Hardware project source files
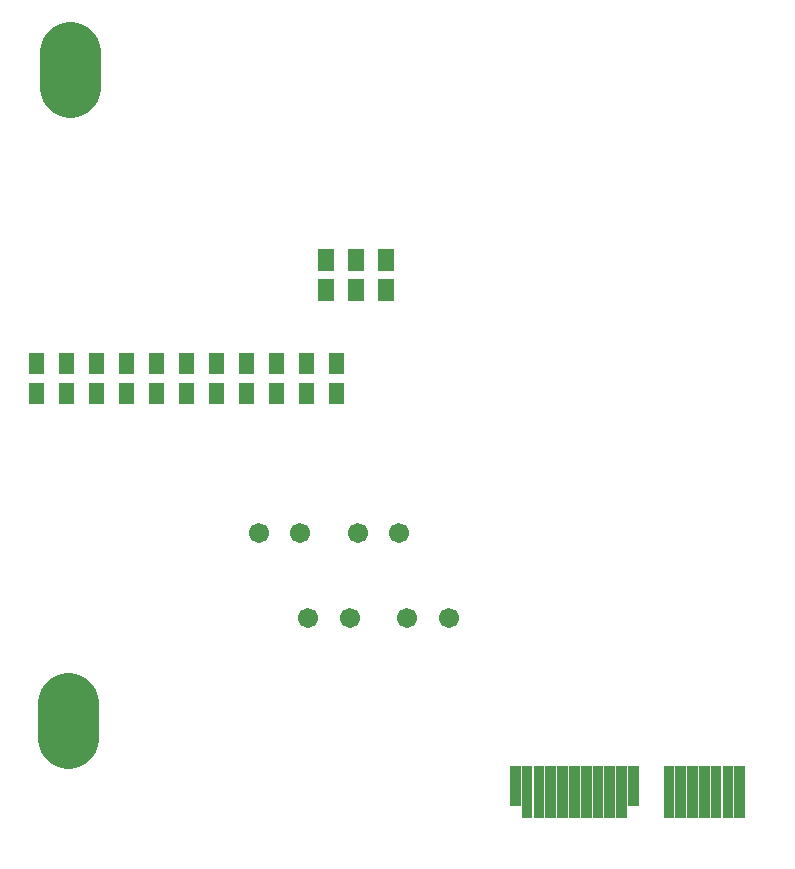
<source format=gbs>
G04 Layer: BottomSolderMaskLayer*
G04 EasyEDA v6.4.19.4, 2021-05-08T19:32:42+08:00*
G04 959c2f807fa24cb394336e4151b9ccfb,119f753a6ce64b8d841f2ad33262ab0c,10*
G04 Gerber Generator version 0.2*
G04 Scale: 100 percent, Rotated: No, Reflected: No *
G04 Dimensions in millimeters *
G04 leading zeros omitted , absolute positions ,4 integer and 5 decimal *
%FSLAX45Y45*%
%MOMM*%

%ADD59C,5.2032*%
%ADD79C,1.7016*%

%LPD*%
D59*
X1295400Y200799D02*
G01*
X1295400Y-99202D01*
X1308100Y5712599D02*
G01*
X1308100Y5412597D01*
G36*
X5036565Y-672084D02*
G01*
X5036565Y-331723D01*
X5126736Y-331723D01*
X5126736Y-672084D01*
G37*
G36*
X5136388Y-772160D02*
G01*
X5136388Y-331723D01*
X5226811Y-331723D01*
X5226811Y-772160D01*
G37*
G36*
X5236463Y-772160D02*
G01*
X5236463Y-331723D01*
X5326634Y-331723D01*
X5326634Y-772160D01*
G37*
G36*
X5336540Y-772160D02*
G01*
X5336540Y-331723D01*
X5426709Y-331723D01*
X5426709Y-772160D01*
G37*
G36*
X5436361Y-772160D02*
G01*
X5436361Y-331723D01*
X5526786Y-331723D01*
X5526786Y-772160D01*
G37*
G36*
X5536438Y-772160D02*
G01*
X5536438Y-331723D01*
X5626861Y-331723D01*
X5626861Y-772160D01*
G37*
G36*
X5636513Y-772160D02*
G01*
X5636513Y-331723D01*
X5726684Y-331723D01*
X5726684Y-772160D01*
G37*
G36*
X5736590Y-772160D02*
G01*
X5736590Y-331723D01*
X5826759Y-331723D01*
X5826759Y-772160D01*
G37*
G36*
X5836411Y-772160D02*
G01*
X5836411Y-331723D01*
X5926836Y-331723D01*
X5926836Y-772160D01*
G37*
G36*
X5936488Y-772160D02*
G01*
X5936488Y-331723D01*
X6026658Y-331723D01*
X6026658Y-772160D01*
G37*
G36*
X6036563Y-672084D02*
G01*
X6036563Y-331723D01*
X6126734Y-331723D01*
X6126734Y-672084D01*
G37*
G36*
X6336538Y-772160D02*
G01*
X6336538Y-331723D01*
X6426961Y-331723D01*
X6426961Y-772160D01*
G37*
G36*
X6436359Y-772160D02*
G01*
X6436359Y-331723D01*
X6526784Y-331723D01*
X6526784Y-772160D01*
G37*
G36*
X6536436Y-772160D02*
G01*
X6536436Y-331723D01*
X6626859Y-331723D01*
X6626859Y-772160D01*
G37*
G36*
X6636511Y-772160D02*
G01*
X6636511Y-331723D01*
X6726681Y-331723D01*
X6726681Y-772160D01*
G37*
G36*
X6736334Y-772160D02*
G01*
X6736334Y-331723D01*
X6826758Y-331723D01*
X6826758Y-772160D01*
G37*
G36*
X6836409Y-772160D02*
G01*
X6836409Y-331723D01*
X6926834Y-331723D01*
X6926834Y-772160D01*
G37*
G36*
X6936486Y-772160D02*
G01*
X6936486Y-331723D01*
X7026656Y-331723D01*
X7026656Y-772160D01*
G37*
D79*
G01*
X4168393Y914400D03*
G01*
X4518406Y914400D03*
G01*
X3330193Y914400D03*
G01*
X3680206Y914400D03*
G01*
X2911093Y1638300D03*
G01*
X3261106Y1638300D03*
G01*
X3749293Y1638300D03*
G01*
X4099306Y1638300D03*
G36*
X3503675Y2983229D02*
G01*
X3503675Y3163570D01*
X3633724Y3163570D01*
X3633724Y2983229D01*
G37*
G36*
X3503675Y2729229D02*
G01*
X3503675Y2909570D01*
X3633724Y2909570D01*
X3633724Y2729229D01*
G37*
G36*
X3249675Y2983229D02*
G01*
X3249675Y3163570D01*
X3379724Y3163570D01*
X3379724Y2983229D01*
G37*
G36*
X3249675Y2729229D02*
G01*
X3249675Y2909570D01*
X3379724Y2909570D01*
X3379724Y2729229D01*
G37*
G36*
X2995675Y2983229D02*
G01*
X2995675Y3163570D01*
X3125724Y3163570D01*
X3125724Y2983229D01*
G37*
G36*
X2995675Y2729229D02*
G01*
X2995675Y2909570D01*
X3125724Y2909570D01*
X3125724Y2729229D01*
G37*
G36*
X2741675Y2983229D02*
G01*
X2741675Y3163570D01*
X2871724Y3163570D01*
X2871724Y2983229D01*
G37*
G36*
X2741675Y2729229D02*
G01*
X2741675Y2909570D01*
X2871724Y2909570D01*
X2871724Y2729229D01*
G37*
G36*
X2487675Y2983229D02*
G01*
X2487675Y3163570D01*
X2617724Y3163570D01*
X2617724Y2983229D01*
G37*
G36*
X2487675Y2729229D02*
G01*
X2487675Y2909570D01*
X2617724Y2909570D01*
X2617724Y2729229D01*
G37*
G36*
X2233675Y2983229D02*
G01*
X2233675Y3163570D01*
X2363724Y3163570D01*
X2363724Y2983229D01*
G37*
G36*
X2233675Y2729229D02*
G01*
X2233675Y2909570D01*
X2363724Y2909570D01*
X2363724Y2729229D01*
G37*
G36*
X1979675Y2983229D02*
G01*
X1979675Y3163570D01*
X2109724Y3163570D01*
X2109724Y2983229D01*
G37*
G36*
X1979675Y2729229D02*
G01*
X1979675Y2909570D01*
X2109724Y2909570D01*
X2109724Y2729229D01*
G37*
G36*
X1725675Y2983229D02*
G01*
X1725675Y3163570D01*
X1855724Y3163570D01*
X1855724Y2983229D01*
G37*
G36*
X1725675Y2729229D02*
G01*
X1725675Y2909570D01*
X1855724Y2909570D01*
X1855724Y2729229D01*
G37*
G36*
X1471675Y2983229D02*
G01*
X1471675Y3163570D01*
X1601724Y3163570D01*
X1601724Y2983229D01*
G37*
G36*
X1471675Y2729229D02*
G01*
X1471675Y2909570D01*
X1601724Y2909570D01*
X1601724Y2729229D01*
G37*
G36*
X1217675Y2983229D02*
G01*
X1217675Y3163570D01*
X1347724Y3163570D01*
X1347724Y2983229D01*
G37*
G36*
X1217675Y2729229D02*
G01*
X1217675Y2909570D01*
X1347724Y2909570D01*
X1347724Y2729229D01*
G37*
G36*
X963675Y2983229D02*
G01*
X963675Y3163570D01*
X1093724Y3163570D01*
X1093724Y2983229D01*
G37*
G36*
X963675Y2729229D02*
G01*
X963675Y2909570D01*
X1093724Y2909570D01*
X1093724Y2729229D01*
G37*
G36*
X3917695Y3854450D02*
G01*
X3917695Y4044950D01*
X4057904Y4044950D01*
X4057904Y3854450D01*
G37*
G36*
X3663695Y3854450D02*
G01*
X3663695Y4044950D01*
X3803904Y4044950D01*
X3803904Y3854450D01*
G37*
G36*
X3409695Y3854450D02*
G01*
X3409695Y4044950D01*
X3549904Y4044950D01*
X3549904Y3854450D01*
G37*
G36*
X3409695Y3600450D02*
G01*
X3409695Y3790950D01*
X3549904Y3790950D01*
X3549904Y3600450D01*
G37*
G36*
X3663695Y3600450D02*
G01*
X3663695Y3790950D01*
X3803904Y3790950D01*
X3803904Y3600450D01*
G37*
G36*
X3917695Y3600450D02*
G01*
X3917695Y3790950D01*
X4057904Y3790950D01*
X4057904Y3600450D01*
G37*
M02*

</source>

WORK INSTRUCTIONS
Hand back all the entries exactly, leaving out the pictures.

RESULT FOR THIS EXERCISE
<source format=gbs>
G04 Layer: BottomSolderMaskLayer*
G04 EasyEDA v6.4.19.4, 2021-05-08T19:32:42+08:00*
G04 959c2f807fa24cb394336e4151b9ccfb,119f753a6ce64b8d841f2ad33262ab0c,10*
G04 Gerber Generator version 0.2*
G04 Scale: 100 percent, Rotated: No, Reflected: No *
G04 Dimensions in millimeters *
G04 leading zeros omitted , absolute positions ,4 integer and 5 decimal *
%FSLAX45Y45*%
%MOMM*%

%ADD59C,5.2032*%
%ADD79C,1.7016*%

%LPD*%
D59*
X1295400Y200799D02*
G01*
X1295400Y-99202D01*
X1308100Y5712599D02*
G01*
X1308100Y5412597D01*
G36*
X5036565Y-672084D02*
G01*
X5036565Y-331723D01*
X5126736Y-331723D01*
X5126736Y-672084D01*
G37*
G36*
X5136388Y-772160D02*
G01*
X5136388Y-331723D01*
X5226811Y-331723D01*
X5226811Y-772160D01*
G37*
G36*
X5236463Y-772160D02*
G01*
X5236463Y-331723D01*
X5326634Y-331723D01*
X5326634Y-772160D01*
G37*
G36*
X5336540Y-772160D02*
G01*
X5336540Y-331723D01*
X5426709Y-331723D01*
X5426709Y-772160D01*
G37*
G36*
X5436361Y-772160D02*
G01*
X5436361Y-331723D01*
X5526786Y-331723D01*
X5526786Y-772160D01*
G37*
G36*
X5536438Y-772160D02*
G01*
X5536438Y-331723D01*
X5626861Y-331723D01*
X5626861Y-772160D01*
G37*
G36*
X5636513Y-772160D02*
G01*
X5636513Y-331723D01*
X5726684Y-331723D01*
X5726684Y-772160D01*
G37*
G36*
X5736590Y-772160D02*
G01*
X5736590Y-331723D01*
X5826759Y-331723D01*
X5826759Y-772160D01*
G37*
G36*
X5836411Y-772160D02*
G01*
X5836411Y-331723D01*
X5926836Y-331723D01*
X5926836Y-772160D01*
G37*
G36*
X5936488Y-772160D02*
G01*
X5936488Y-331723D01*
X6026658Y-331723D01*
X6026658Y-772160D01*
G37*
G36*
X6036563Y-672084D02*
G01*
X6036563Y-331723D01*
X6126734Y-331723D01*
X6126734Y-672084D01*
G37*
G36*
X6336538Y-772160D02*
G01*
X6336538Y-331723D01*
X6426961Y-331723D01*
X6426961Y-772160D01*
G37*
G36*
X6436359Y-772160D02*
G01*
X6436359Y-331723D01*
X6526784Y-331723D01*
X6526784Y-772160D01*
G37*
G36*
X6536436Y-772160D02*
G01*
X6536436Y-331723D01*
X6626859Y-331723D01*
X6626859Y-772160D01*
G37*
G36*
X6636511Y-772160D02*
G01*
X6636511Y-331723D01*
X6726681Y-331723D01*
X6726681Y-772160D01*
G37*
G36*
X6736334Y-772160D02*
G01*
X6736334Y-331723D01*
X6826758Y-331723D01*
X6826758Y-772160D01*
G37*
G36*
X6836409Y-772160D02*
G01*
X6836409Y-331723D01*
X6926834Y-331723D01*
X6926834Y-772160D01*
G37*
G36*
X6936486Y-772160D02*
G01*
X6936486Y-331723D01*
X7026656Y-331723D01*
X7026656Y-772160D01*
G37*
D79*
G01*
X4168393Y914400D03*
G01*
X4518406Y914400D03*
G01*
X3330193Y914400D03*
G01*
X3680206Y914400D03*
G01*
X2911093Y1638300D03*
G01*
X3261106Y1638300D03*
G01*
X3749293Y1638300D03*
G01*
X4099306Y1638300D03*
G36*
X3503675Y2983229D02*
G01*
X3503675Y3163570D01*
X3633724Y3163570D01*
X3633724Y2983229D01*
G37*
G36*
X3503675Y2729229D02*
G01*
X3503675Y2909570D01*
X3633724Y2909570D01*
X3633724Y2729229D01*
G37*
G36*
X3249675Y2983229D02*
G01*
X3249675Y3163570D01*
X3379724Y3163570D01*
X3379724Y2983229D01*
G37*
G36*
X3249675Y2729229D02*
G01*
X3249675Y2909570D01*
X3379724Y2909570D01*
X3379724Y2729229D01*
G37*
G36*
X2995675Y2983229D02*
G01*
X2995675Y3163570D01*
X3125724Y3163570D01*
X3125724Y2983229D01*
G37*
G36*
X2995675Y2729229D02*
G01*
X2995675Y2909570D01*
X3125724Y2909570D01*
X3125724Y2729229D01*
G37*
G36*
X2741675Y2983229D02*
G01*
X2741675Y3163570D01*
X2871724Y3163570D01*
X2871724Y2983229D01*
G37*
G36*
X2741675Y2729229D02*
G01*
X2741675Y2909570D01*
X2871724Y2909570D01*
X2871724Y2729229D01*
G37*
G36*
X2487675Y2983229D02*
G01*
X2487675Y3163570D01*
X2617724Y3163570D01*
X2617724Y2983229D01*
G37*
G36*
X2487675Y2729229D02*
G01*
X2487675Y2909570D01*
X2617724Y2909570D01*
X2617724Y2729229D01*
G37*
G36*
X2233675Y2983229D02*
G01*
X2233675Y3163570D01*
X2363724Y3163570D01*
X2363724Y2983229D01*
G37*
G36*
X2233675Y2729229D02*
G01*
X2233675Y2909570D01*
X2363724Y2909570D01*
X2363724Y2729229D01*
G37*
G36*
X1979675Y2983229D02*
G01*
X1979675Y3163570D01*
X2109724Y3163570D01*
X2109724Y2983229D01*
G37*
G36*
X1979675Y2729229D02*
G01*
X1979675Y2909570D01*
X2109724Y2909570D01*
X2109724Y2729229D01*
G37*
G36*
X1725675Y2983229D02*
G01*
X1725675Y3163570D01*
X1855724Y3163570D01*
X1855724Y2983229D01*
G37*
G36*
X1725675Y2729229D02*
G01*
X1725675Y2909570D01*
X1855724Y2909570D01*
X1855724Y2729229D01*
G37*
G36*
X1471675Y2983229D02*
G01*
X1471675Y3163570D01*
X1601724Y3163570D01*
X1601724Y2983229D01*
G37*
G36*
X1471675Y2729229D02*
G01*
X1471675Y2909570D01*
X1601724Y2909570D01*
X1601724Y2729229D01*
G37*
G36*
X1217675Y2983229D02*
G01*
X1217675Y3163570D01*
X1347724Y3163570D01*
X1347724Y2983229D01*
G37*
G36*
X1217675Y2729229D02*
G01*
X1217675Y2909570D01*
X1347724Y2909570D01*
X1347724Y2729229D01*
G37*
G36*
X963675Y2983229D02*
G01*
X963675Y3163570D01*
X1093724Y3163570D01*
X1093724Y2983229D01*
G37*
G36*
X963675Y2729229D02*
G01*
X963675Y2909570D01*
X1093724Y2909570D01*
X1093724Y2729229D01*
G37*
G36*
X3917695Y3854450D02*
G01*
X3917695Y4044950D01*
X4057904Y4044950D01*
X4057904Y3854450D01*
G37*
G36*
X3663695Y3854450D02*
G01*
X3663695Y4044950D01*
X3803904Y4044950D01*
X3803904Y3854450D01*
G37*
G36*
X3409695Y3854450D02*
G01*
X3409695Y4044950D01*
X3549904Y4044950D01*
X3549904Y3854450D01*
G37*
G36*
X3409695Y3600450D02*
G01*
X3409695Y3790950D01*
X3549904Y3790950D01*
X3549904Y3600450D01*
G37*
G36*
X3663695Y3600450D02*
G01*
X3663695Y3790950D01*
X3803904Y3790950D01*
X3803904Y3600450D01*
G37*
G36*
X3917695Y3600450D02*
G01*
X3917695Y3790950D01*
X4057904Y3790950D01*
X4057904Y3600450D01*
G37*
M02*

</source>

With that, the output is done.